2. Order of the Ministry of Health of Ukraine No. 437 dated 08/31/04. About the confirmation of clinical protocols for the provision of medical assistance for difficult conditions in children at the hospital and pre-hospital stages.

3. Gordeev V.I., Aleksandrovich Yu.S., Lapis G.A., Ironosov V.E. Emergency pediatrics prehospital stage.— St. Petersburg: Publication of GPMA, 2003.— P. 172-221.

4. Nagornaya N.V., Pshenichnaya E.V., Chetverik N.A. Sudden cardiac death in children. Risk stratification from the perspective of evidence-based medicine // Tauride Medical and Biological Bulletin. - 2009. - T. 12, No. 2(46).— P. 28-35.

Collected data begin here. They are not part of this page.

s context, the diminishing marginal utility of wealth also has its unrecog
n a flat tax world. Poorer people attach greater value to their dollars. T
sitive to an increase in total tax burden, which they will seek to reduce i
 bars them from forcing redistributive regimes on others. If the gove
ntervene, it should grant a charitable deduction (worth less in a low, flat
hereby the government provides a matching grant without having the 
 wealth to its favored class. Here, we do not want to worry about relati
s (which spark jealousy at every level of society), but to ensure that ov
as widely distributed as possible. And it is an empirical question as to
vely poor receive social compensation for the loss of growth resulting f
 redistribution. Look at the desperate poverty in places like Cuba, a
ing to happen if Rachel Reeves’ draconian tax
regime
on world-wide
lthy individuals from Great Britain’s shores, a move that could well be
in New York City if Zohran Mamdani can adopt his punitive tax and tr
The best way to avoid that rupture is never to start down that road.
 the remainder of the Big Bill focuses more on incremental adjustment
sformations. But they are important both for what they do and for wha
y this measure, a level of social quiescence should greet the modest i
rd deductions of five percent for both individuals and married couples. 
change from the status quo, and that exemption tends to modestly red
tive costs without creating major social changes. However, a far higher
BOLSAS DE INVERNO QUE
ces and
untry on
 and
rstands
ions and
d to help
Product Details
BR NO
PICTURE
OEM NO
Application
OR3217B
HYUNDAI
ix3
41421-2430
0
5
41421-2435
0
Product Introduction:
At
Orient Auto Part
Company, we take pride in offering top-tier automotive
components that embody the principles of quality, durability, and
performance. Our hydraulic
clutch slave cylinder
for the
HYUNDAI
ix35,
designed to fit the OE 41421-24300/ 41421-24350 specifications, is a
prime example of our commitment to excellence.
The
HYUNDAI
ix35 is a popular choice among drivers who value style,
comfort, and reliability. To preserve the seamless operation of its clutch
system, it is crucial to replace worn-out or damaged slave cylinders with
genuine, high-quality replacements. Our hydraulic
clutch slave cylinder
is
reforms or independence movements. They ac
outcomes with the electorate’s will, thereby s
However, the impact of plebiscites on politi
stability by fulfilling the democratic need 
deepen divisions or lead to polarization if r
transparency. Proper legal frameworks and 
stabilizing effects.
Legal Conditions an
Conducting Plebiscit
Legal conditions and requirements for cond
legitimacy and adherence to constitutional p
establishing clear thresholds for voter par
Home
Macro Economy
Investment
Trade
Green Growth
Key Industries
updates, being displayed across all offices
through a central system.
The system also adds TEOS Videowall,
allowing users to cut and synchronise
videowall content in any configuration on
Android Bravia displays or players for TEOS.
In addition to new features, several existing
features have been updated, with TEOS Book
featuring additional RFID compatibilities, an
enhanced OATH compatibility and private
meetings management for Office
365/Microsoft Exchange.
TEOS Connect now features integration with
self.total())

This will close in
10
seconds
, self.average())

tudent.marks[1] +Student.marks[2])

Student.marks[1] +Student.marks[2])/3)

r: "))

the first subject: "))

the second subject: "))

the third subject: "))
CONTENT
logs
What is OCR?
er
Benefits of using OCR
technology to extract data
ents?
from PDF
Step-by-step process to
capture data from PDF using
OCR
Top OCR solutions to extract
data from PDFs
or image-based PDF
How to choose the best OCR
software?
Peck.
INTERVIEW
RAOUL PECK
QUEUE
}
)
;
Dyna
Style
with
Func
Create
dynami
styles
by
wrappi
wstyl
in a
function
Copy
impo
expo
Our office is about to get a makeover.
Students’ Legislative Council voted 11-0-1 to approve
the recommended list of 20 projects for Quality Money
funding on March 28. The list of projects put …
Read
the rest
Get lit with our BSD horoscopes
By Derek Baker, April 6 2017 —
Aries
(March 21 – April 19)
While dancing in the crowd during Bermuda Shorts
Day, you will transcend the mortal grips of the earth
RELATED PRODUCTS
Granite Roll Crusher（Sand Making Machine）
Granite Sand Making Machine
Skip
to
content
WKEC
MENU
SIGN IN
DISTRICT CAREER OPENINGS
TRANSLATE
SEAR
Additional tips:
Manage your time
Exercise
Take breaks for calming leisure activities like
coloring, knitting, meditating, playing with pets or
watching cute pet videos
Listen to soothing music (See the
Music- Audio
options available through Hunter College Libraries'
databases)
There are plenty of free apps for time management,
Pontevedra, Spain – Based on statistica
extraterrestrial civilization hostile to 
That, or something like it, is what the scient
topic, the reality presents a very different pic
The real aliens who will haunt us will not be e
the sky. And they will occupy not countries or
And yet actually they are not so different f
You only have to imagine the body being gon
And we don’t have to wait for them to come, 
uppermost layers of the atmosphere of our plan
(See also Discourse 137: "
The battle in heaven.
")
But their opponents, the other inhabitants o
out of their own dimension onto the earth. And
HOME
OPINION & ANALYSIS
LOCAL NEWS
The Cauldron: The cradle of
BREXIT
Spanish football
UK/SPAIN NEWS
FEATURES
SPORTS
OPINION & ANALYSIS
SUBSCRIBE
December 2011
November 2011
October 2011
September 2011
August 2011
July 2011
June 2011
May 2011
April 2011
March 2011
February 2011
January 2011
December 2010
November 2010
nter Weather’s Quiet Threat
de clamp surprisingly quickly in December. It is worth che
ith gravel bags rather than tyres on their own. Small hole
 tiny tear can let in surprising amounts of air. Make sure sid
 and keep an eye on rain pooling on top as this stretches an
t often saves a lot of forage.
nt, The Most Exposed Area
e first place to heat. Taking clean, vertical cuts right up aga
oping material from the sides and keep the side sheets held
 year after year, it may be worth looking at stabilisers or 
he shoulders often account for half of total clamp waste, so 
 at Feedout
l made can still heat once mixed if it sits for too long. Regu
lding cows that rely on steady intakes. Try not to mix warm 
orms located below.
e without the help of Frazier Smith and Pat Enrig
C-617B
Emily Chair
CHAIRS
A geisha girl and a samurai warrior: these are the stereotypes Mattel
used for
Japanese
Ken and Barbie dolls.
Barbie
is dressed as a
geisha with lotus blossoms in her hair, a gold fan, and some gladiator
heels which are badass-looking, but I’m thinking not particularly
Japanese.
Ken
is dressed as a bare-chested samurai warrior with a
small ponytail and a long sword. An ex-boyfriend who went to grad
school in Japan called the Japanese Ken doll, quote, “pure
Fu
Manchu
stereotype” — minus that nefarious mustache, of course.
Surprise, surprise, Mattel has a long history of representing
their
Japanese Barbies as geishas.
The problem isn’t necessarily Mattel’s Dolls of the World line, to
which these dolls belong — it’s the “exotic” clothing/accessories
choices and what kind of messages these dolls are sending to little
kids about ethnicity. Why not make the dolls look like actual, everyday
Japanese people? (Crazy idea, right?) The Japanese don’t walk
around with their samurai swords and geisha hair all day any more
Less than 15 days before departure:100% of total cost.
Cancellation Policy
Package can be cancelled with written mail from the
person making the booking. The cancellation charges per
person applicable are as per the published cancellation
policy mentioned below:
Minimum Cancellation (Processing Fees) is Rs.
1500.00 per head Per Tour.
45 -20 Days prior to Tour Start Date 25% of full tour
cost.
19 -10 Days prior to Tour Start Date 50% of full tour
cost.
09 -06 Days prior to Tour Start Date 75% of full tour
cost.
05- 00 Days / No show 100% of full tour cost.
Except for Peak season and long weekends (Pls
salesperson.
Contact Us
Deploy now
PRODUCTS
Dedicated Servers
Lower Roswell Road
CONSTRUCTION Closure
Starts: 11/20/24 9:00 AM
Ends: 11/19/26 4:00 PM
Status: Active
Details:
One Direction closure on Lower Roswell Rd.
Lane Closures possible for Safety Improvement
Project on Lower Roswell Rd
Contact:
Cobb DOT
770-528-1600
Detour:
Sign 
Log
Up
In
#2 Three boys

5. Volosovets O.P., Marushko Yu.V., Tyazhka O.V. ta in. Uncomplicated topics in pediatrics: Beg. pos_b. / For ed. O.P. Volosovtsia and Yu.V. Marushko.— Kh.: Prapor, 2008.— 200 p.

6. Snisar V.I., Syrovatko Y.A. Features of cardiopulmonary resuscitation in children // Health of Ukraine. - 2005. - No. 13-14. - P. 27.

7. Uchaikin V.F., Molochny V.P. Emergency conditions in pediatrics: Practical guide.— M.: GEOTAR-Media, 2005.— 256 p.

Additional

1. Volosovets O.P., Savvo M.V., Krivopustov S.P. ta in. Selected nutrition for pediatric cardio-rheumatology / Ed. O.P.Volosovtsia, M.V. Savvo, S.P. Krivopustova.—Kiev; Kharkiv.— 2006.— 246 p.

2. Selbst S.M., Kronan K. Secrets of emergency pediatrics: Trans. from English / Under the general editorship. prof. N.P. Shabalova.— M.: MEDpress-inform, 2006.—480 p.

3. Standards and Guidelines for Cardiopulmonary Resuscitation (CPR) and Emergency Cardiac Care (ECC) // JAMA. - 1992. - 268(16). - pp. 2171-3203.